Grammar for DNS Zone Files

Note

It is near impossible to write a clean lexer/grammar for DNS (RFC 1035) zone files. At first it looks like it is easy to make such a beast, but when you start implementing it the details make it messy.

Since as early as NSD 1.4, the parser relies on Bison and Flex, tools for building programs that handle structured input. Compared to the previous implementation there is a slight decrease in speed (10-20%), but as the zone compiler is not critical to the performance of NSD, this not too relevant. The lexer part is located in the file zlexer.lex, the grammar is in zparser.y.

Zone File Lexer

Finding a good grammar and lexer for BIND zone files is rather hard. There are no real keywords and the meaning of most of the strings depends on the position relative to the other strings. An example, the following is a valid SOA record:

$ORIGIN example.org.
    SOA    soa    soa    ( 1 2 3 4 5 6 )

This SOA records means the administrator has an email address of soa@example.org. and the first nameserver is named soa.example.org. Both completely valid. The numbers are of course totally bogus.

Another example would be:

$ORIGIN example.org.
    SOA    soa    soa    ( 1 2 ) ( 3 4 ) ( 5 ) ( 6 )
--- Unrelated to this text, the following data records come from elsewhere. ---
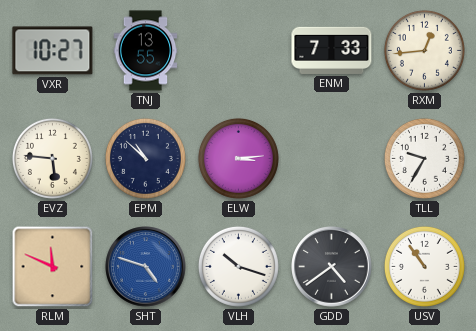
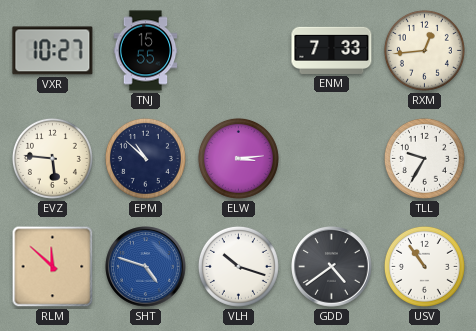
TNJ: 13:55 -> 15:55
RLM: 11:49 -> 11:52
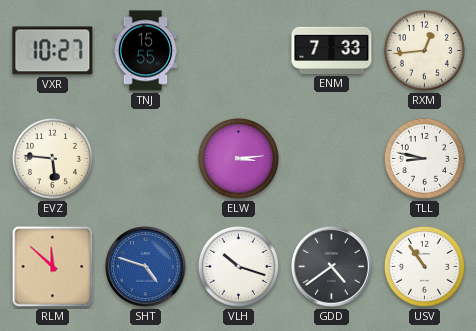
EPM: 10:52 -> none
TLL: 9:35 -> 8:47
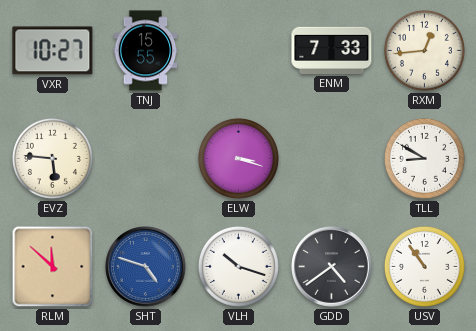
ELW: 3:14 -> 3:18
TLL: 8:47 -> 8:50
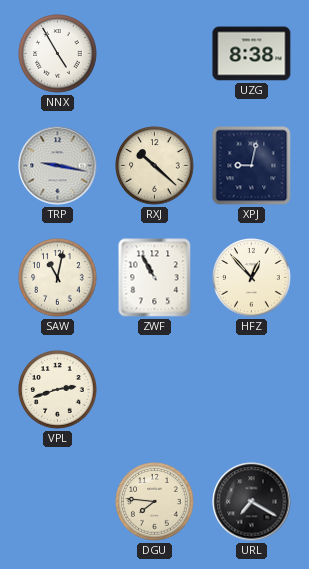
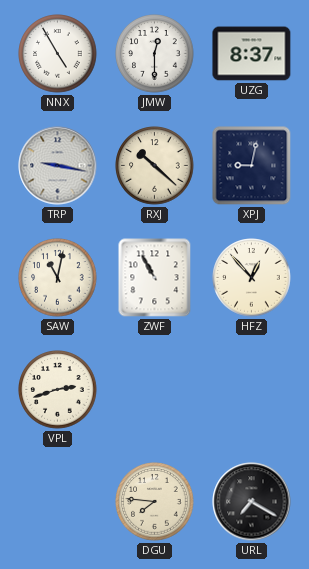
JMW: none -> 12:30
UZG: 8:38 -> 8:37
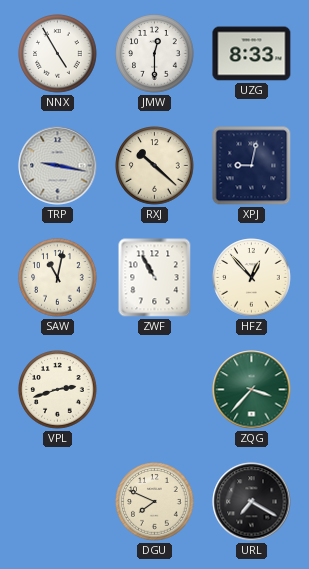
UZG: 8:37 -> 8:33
ZQG: none -> 3:37
DGU: 7:46 -> 7:49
The parsing of parentheses was also not trivial. Whitespace is also significant in zonefiles. The TAB before SOA has to be returned as previous_domain token by the lexer. Newlines inside parentheses are returned as SPACE which works but required some changes in the definitions of the resource records.

As shown above a simple grep -i for SOA does not do the trick. The lexer takes care of this tricky part by using an extra variable in_rr which is an enum containing: outside, expecting_dname, after_dname, reading_type. The semantics are as follows:

  • outside, not in an RR (start of a line or a $-directive);

  • expecting_dname, parse owner name of RR;

  • after_dname, parse ttl, class;

  • reading_type, we expect the RR type now;

With in_rr the lexer can say that in the first example above the first SOA is the actual record type, because it is located after a TAB. After we have found the TAB we set in_rr to after_dname which means we actually are expecting a RR type.

Again this is also not trivial because the class (IN) and TTL are also optional, if there are not specified we should substitute the current defaults from the zone we are parsing (this happens in the grammar). A DNS zone file is further complicated by the unknown RR record types.

Zone File Grammar

After the lexer was written the grammar itself is quite clean and nice. The basic idea is that every RR consists of single line (the parentheses are handled in the lexer - so this really is the case). If a line is not a RR it is either a comment, empty or a $-directive. Some $-directives are handled inside the lexer ($INCLUDE) while others ($ORIGIN) must be dealt with inside the grammer.

An RR is defined as:

rr:     ORIGIN SP rrrest

and:

rrrset: classttl rtype

And then we have a whole list of:

rtype: TXT sp rdata_txt
       | DS sp rdata_ds
       | AAAA sp rdata_aaaa

which are then parsed by using the rdata_ rule. Shown here is the one for the SOA:

rdata_soa:  dname sp dname sp STR sp STR sp STR sp STR sp STR trail
    {
        /* convert the soa data */
        zadd_rdata_domain( current_parser, $1); /* prim. ns */
        zadd_rdata_domain( current_parser, $3); /* email */
        zadd_rdata_wireformat( current_parser,  \
                zparser_conv_rdata_period(zone_region, $5.str) ); /* serial */
        zadd_rdata_wireformat( current_parser,  \
                zparser_conv_rdata_period(zone_region, $7.str) ); /* refresh */
        zadd_rdata_wireformat( current_parser,  \
                zparser_conv_rdata_period(zone_region, $9.str) ); /* retry */
        zadd_rdata_wireformat( current_parser,  \
                zparser_conv_rdata_period(zone_region, $11.str) ); /* expire */
        zadd_rdata_wireformat( current_parser,  \
                zparser_conv_rdata_period(zone_region, $13.str) ); /* minimum */

        /* XXX also store the minium in case of no TTL? */
        if ( (current_parser->minimum = zparser_ttl2int($11.str) ) == -1 )
            current_parser->minimum = DEFAULT_TTL;
    };

The semantic actions in the grammer store the RR data for processing by the zone compiler. The resulting database is then used by NSD the serve the data.